[START OF Excerpted data]

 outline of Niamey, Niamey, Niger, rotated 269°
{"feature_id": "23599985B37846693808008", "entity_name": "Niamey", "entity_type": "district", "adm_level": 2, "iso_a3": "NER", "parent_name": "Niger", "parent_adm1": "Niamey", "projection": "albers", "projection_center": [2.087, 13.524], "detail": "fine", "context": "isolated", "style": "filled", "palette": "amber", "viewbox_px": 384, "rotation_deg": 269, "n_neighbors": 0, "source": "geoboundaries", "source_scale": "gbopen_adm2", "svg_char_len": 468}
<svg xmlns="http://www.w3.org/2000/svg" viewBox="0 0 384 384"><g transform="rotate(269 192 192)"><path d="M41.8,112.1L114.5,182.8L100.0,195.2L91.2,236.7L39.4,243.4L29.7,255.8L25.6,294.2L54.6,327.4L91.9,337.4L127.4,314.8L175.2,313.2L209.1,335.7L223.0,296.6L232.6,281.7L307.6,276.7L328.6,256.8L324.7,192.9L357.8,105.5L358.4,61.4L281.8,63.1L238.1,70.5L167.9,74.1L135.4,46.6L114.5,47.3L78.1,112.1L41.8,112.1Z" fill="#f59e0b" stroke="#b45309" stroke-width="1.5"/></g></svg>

[END OF Excerpted data]
[START OF Excerpted data]

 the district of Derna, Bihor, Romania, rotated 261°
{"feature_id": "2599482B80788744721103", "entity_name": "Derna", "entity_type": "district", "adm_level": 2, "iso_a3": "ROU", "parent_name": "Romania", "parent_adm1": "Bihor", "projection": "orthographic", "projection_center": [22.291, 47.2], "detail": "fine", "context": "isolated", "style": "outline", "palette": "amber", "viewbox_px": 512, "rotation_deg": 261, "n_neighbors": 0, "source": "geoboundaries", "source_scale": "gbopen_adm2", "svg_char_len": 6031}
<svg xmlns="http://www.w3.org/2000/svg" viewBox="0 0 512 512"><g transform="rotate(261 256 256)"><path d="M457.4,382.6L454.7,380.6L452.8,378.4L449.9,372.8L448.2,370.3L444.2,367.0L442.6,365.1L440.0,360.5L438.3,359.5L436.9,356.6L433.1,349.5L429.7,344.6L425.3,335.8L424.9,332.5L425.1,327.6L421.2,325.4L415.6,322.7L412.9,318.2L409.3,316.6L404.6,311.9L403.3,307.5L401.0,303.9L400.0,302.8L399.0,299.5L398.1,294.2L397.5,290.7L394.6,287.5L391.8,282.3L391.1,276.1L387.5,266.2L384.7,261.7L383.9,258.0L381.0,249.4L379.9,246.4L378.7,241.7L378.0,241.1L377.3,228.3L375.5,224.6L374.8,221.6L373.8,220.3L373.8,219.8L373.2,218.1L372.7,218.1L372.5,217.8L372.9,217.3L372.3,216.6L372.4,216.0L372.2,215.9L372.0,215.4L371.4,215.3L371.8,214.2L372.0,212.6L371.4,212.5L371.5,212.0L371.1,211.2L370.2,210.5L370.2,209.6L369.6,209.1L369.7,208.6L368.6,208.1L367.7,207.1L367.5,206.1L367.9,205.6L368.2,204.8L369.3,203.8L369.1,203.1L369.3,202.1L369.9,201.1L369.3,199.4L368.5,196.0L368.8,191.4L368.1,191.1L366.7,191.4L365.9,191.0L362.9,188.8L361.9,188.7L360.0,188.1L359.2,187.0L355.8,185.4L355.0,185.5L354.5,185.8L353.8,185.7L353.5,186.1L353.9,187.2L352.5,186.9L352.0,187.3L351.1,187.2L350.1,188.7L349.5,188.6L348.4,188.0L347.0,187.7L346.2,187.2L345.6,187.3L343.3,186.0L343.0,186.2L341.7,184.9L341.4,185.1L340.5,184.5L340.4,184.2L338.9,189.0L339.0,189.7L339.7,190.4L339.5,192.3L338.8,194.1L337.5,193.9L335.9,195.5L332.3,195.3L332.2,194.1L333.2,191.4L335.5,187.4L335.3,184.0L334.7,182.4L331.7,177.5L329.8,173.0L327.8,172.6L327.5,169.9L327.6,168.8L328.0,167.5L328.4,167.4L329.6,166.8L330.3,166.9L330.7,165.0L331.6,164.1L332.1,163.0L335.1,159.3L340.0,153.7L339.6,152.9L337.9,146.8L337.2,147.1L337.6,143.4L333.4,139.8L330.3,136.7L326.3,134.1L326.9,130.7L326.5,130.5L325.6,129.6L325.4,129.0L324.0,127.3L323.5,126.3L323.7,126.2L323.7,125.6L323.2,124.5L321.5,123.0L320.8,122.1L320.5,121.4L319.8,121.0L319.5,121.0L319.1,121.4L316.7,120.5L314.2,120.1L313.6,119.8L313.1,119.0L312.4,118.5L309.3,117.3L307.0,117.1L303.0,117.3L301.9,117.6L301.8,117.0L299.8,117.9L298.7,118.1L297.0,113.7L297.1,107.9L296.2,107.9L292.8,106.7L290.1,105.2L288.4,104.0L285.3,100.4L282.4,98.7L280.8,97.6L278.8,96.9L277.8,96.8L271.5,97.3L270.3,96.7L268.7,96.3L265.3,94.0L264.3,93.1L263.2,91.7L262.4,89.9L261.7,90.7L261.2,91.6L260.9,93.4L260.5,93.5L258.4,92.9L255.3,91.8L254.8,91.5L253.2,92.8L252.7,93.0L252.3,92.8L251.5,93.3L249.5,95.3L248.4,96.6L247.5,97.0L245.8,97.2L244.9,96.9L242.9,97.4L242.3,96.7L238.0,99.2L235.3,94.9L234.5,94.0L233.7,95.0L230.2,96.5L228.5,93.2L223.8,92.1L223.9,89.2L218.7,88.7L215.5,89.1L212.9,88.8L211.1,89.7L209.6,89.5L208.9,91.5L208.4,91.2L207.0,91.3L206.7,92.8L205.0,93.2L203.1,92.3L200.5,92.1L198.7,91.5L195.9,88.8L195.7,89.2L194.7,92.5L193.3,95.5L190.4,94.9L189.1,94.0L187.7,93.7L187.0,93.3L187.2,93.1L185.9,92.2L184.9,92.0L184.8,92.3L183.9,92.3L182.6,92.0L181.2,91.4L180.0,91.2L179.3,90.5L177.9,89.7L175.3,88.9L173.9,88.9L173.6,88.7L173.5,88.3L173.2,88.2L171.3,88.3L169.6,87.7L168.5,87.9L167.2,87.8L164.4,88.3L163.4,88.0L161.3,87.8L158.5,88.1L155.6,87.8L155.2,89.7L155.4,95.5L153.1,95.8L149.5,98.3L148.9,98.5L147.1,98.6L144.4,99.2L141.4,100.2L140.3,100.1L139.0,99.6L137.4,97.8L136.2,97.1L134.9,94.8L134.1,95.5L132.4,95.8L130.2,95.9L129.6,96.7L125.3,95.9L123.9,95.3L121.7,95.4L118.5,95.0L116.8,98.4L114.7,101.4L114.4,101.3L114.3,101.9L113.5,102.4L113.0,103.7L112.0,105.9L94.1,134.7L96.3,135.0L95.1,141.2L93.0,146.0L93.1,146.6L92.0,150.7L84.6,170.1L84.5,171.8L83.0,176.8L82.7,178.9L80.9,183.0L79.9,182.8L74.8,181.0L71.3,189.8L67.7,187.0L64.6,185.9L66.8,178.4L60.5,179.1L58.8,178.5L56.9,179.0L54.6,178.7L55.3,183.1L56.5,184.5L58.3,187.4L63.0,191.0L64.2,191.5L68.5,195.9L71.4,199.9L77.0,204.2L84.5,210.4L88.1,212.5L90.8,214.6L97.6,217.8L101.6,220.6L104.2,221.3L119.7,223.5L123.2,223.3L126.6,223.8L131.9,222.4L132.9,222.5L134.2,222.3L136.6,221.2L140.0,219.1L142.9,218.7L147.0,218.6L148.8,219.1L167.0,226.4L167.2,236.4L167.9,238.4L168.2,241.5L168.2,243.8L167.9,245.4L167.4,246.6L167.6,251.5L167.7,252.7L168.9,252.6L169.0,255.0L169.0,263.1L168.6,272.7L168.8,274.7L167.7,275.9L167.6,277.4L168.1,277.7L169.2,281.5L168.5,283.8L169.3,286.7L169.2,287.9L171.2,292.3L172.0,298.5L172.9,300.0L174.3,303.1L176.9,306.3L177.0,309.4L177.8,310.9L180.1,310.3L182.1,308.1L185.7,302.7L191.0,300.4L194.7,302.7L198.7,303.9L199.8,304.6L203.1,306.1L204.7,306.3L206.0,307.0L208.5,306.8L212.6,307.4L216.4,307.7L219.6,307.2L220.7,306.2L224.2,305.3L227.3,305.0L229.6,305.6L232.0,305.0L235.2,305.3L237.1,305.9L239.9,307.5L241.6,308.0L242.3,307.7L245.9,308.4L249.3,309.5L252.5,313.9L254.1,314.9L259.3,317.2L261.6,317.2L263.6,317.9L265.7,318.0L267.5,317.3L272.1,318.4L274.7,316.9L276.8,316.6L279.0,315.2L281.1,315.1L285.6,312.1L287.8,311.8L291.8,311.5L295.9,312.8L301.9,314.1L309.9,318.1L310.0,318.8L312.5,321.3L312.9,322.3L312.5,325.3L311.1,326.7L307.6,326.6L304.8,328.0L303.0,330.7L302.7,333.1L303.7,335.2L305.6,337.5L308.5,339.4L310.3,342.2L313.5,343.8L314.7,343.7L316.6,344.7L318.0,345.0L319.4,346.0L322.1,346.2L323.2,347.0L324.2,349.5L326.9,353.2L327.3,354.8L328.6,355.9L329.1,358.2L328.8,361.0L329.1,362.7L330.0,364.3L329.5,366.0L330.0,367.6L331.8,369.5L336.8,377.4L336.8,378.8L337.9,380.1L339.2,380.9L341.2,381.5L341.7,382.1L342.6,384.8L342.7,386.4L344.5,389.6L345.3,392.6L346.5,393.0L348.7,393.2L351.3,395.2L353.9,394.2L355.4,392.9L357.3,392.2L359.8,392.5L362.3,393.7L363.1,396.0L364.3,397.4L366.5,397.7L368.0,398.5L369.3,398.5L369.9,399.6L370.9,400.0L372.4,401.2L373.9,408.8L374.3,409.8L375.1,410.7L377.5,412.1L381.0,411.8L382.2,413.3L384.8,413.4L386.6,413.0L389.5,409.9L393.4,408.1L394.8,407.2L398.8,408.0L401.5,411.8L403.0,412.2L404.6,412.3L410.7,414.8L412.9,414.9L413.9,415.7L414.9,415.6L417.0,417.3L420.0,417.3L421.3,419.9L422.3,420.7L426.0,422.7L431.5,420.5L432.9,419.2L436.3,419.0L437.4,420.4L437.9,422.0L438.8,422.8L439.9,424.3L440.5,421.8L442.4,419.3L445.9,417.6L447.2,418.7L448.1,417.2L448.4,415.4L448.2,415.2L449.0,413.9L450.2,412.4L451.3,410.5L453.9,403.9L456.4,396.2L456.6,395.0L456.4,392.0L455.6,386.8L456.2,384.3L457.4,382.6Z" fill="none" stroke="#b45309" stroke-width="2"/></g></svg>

[END OF Excerpted data]

• Problem requirements: Tally the lines in the entries above that contain the string "Derna", matching case exactly, and reply with only that number.

• Problem solution: 2